## Extrait à lire
* * * *

PSEUDO-CREATEURS DU BONHEUR 

 

La majorité des personnes qui viennent à Rishikesh pour apprendre une technique de yoga ou de méditation ont une démarche sincère. Ils recherchent le bien-être dans leur corps et une sérénité de l'esprit. Il est vrai que dans ce cadre idyllique il est plus facile de trouver la paix en soi que dans nos grandes villes qui sont loin d'être des havres de tranquillité. Il incombe à chaque être humain d'améliorer sa conscience spirituelle par le moyen qui lui convient. Comme le dit si bien le Bouddha : « Chacun est l'artisan de son propre salut ». 

 

Quand on se promène dans les rues de Laxman Jhula et de Ram Jhula, on est frappé par le nombre de panneaux et de murs recouverts d'affiches qui font de la publicité pour les ashrams, pour un gourou ou un enseignant, pour une technique particulière, pour des cours intensifs de yoga ou de méditation. Il y a une sorte de surenchère dans ce foisonnement d'offres que ça devient parfois presque ridicule. Le visage de ses « maîtres » s'affiche partout, même au côté de politiciens véreux. Certains dans un fond de décors paradisiaque, d'autres au côté de la photo d'un Grand Maître disparu auquel il se réclame. Il y en a qui se pare d'une auréole au milieu d'un champ de fleurs à faire pâlir les fleuristes de chez nous. Il y a pour finir la nouvelle génération de beau professeur indien, dans une belle posture, qui met avant tout en avant son corps et qui attire une quantité de jeunettes qui auront peut-être la grande chance d'être choisies pour se balader avec leur petit gourou, cheveux au vent, sur leur belle moto « Royal Enfield » rutilante et pétaradante à travers les ruelles de Rishikesh.  

 

Hier, en traversant le pont de Laxman Jhula, j'ai été interpellé par une énorme publicité peinte sur le mur d'un ashram : « New meditation technique ». Une nouvelle technique de méditation vient d'être mise au point, balayant 5000 ans d'histoire de yoga et relayant aux oubliettes tous ces Grands Instructeurs qui sont venus nous enseigner la Sagesse Universelle. Aujourd'hui, on sort de nouvelles méditations comme on sort un nouvelle Ipad, et les gogos font la queue pour essayer ces néo-techniques, alors que nous n'avons même pas encore intériorisé les anciennes expériences spirituelles qui sont reproductibles éternellement. C'est là le grand défaut des occidentaux, nous voulons des résultats immédiats par n'importe quel moyen, alors qu'en général pour arriver à ce que ses pseudos gourous nous promettent une vie entière ne suffit pas.

* * * *

## Données fournies
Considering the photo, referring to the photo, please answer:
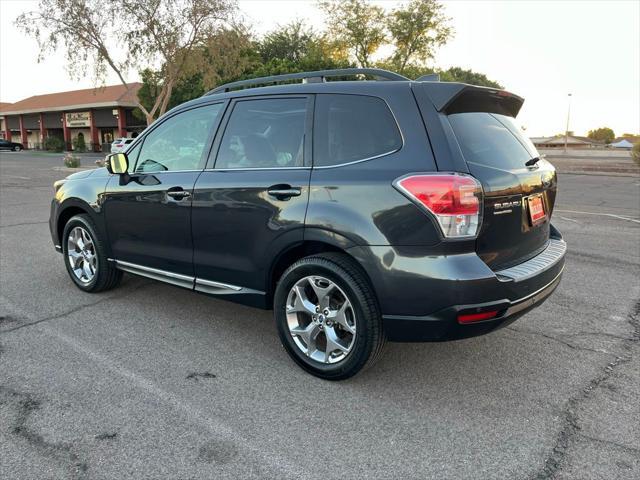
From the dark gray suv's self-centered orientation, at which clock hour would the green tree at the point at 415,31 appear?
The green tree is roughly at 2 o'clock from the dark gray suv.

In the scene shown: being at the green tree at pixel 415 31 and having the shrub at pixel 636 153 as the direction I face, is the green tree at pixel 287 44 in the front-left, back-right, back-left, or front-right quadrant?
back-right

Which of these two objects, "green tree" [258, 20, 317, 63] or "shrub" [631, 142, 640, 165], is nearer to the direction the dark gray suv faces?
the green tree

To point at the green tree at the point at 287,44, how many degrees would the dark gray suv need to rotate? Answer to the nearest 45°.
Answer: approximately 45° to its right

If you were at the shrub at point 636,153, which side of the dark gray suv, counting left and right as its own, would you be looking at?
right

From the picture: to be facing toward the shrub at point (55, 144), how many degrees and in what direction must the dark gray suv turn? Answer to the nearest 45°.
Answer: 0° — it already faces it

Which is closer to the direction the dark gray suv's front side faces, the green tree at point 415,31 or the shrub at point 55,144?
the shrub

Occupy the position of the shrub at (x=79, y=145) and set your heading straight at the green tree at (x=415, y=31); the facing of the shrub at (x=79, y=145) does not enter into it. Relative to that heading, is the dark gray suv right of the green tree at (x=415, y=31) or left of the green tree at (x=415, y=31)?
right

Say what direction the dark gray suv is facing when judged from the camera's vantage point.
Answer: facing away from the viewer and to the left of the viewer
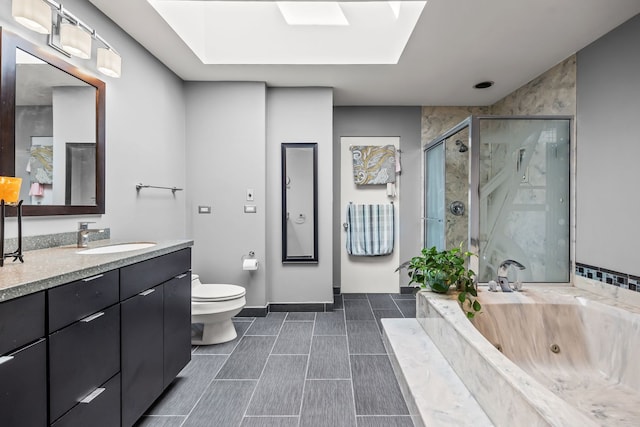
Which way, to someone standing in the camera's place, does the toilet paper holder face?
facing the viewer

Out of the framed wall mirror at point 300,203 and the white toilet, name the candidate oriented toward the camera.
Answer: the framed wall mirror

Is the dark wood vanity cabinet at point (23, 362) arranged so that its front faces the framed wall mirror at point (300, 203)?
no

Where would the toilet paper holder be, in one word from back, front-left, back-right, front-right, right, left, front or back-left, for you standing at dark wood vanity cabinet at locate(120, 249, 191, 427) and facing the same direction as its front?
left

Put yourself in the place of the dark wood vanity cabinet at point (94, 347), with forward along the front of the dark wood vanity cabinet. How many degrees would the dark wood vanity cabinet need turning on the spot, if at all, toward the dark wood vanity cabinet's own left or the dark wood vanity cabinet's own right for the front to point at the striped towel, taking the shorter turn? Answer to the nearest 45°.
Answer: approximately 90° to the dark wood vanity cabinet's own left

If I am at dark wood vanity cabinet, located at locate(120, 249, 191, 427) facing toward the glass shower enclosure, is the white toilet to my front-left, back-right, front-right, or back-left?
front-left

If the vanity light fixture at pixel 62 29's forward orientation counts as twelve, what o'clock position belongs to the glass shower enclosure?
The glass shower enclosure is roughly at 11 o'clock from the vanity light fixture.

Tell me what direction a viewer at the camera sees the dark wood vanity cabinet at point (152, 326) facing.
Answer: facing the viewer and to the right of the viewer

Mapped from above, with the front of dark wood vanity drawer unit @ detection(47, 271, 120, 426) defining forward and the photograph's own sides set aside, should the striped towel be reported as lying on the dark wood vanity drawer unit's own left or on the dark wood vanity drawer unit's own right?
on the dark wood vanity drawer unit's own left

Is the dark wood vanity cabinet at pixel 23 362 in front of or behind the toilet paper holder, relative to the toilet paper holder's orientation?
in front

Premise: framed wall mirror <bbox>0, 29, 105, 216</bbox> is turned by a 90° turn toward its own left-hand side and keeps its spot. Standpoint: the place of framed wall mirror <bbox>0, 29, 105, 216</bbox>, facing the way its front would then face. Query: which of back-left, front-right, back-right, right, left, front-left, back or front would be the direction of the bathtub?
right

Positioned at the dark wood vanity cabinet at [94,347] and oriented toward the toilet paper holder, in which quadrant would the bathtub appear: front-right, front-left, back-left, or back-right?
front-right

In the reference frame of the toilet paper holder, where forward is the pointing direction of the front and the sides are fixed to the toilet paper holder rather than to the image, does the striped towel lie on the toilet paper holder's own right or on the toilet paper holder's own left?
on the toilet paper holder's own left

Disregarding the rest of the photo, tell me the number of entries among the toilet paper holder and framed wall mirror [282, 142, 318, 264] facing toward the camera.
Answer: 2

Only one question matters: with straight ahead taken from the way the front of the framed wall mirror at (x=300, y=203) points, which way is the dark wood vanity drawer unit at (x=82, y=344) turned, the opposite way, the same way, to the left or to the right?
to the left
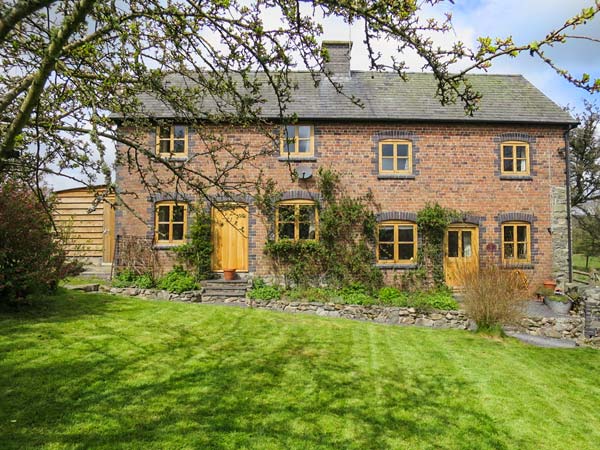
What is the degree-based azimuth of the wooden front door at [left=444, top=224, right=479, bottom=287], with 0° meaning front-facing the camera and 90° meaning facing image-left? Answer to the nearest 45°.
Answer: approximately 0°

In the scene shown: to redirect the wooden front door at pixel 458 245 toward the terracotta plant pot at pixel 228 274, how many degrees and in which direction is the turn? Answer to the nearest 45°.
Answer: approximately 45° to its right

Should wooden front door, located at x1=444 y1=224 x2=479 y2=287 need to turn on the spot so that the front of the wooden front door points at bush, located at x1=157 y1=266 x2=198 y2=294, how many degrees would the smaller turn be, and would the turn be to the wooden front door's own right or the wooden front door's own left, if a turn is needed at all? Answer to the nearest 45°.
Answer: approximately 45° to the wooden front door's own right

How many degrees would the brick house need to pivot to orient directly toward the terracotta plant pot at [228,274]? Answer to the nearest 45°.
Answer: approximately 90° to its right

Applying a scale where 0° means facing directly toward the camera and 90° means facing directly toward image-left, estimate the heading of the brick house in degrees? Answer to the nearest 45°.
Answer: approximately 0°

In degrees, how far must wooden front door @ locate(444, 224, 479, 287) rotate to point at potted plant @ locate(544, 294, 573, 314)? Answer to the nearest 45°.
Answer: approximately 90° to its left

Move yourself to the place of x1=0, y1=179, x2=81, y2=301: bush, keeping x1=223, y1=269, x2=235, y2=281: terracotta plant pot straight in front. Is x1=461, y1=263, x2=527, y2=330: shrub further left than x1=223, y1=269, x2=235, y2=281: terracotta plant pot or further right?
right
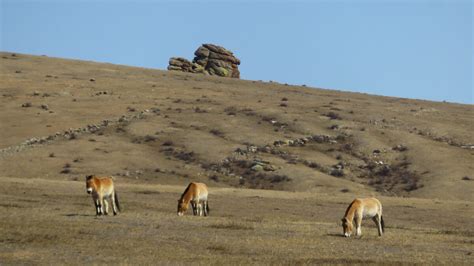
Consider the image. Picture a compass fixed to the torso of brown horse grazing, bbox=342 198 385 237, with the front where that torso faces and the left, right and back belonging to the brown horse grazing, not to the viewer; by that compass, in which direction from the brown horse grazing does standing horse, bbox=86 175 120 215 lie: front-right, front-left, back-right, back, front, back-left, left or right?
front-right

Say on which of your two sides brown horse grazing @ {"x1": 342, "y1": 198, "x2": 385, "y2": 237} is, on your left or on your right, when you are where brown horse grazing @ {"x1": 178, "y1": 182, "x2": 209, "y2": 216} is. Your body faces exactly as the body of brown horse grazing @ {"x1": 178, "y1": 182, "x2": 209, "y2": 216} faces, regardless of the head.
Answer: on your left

* * * *

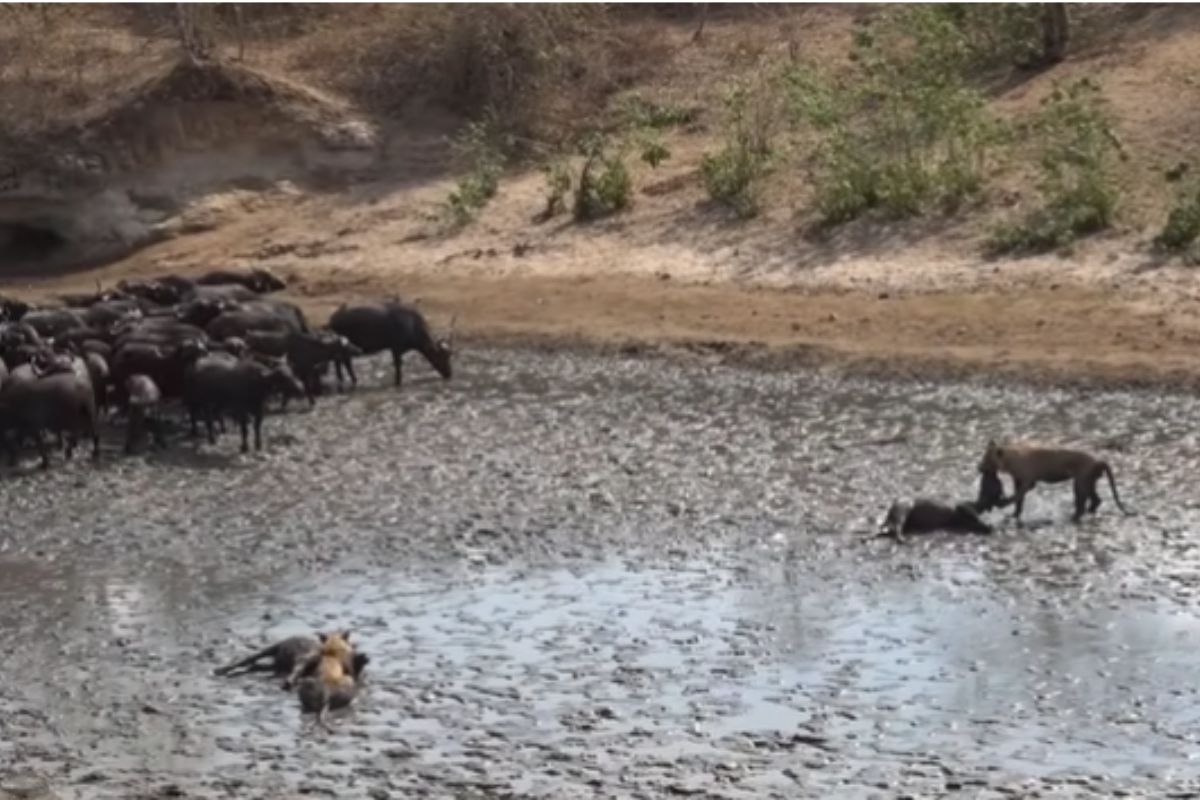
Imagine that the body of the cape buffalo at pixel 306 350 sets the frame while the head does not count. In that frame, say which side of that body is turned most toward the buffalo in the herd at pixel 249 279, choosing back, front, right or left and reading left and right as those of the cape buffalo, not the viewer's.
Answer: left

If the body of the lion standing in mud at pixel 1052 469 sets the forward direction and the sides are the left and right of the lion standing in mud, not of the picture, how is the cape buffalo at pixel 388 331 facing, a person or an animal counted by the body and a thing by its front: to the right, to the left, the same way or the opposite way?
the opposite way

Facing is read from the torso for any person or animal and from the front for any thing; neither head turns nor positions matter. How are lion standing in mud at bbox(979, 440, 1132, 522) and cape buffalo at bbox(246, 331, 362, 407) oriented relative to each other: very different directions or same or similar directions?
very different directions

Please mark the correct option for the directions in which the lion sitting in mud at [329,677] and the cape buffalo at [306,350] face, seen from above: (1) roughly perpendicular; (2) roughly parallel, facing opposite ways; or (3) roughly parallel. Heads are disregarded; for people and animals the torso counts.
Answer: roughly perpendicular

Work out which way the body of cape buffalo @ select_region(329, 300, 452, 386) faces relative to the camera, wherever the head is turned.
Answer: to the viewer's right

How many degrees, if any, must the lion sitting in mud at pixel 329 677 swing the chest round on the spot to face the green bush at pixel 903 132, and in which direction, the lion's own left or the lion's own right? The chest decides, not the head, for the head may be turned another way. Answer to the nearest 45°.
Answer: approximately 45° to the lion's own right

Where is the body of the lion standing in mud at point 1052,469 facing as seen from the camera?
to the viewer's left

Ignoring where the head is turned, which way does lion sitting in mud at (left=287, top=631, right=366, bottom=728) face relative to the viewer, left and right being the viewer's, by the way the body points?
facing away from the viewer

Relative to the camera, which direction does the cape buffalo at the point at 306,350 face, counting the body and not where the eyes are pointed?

* * * *

## Mise en pratique
- a) Réécrivez, s'il vous plaît, le passage du texte sur Rishikesh commençant à "Hier, en traversant" et finissant à "ne suffit pas.", en remplaçant "Ipad" par "smartphone".
- b) D'après le texte sur Rishikesh, quelle parole du Bouddha est citée ?
- c) Poursuivez le texte sur Rishikesh à partir de sa dernière phrase.

## Résultats des consignes
- a)
Hier, en traversant le pont de Laxman Jhula, j'ai été interpellé par une énorme publicité peinte sur le mur d'un ashram : « New meditation technique ». Une nouvelle technique de méditation vient d'être mise au point, balayant 5000 ans d'histoire de yoga et relayant aux oubliettes tous ces Grands Instructeurs qui sont venus nous enseigner la Sagesse Universelle. Aujourd'hui, on sort de nouvelles méditations comme on sort un nouvelle smartphone, et les gogos font la queue pour essayer ces néo-techniques, alors que nous n'avons même pas encore intériorisé les anciennes expériences spirituelles qui sont reproductibles éternellement. C'est là le grand défaut des occidentaux, nous voulons des résultats immédiats par n'importe quel moyen, alors qu'en général pour arriver à ce que ses pseudos gourous nous promettent une vie entière ne suffit pas.

- b) « Chacun est l'artisan de son propre salut ».

- c)
 

Le piège pour beaucoup de ces personnes qui veulent entreprendre une démarche spirituelle, dont la sincérité je le répète encore une fois ne peut être mise en doute, c'est qu'en suivant ces individus « tapageurs », ces pseudo-créateurs du bonheur, au lieu d'être conduits vers des issues, se heurtent à des impasses. Pour certains, perdre de vue le chemin qu'ils s'étaient fixés peut avoir de graves répercussions sur le plan spirituelle et psychique. Beaucoup d'occidentaux se fient aux apparences, aux déclarations spectaculaires et aux actions publiques « miraculeuses » en ignorant que les vrais miracles s'accomplissent d'abord en silence.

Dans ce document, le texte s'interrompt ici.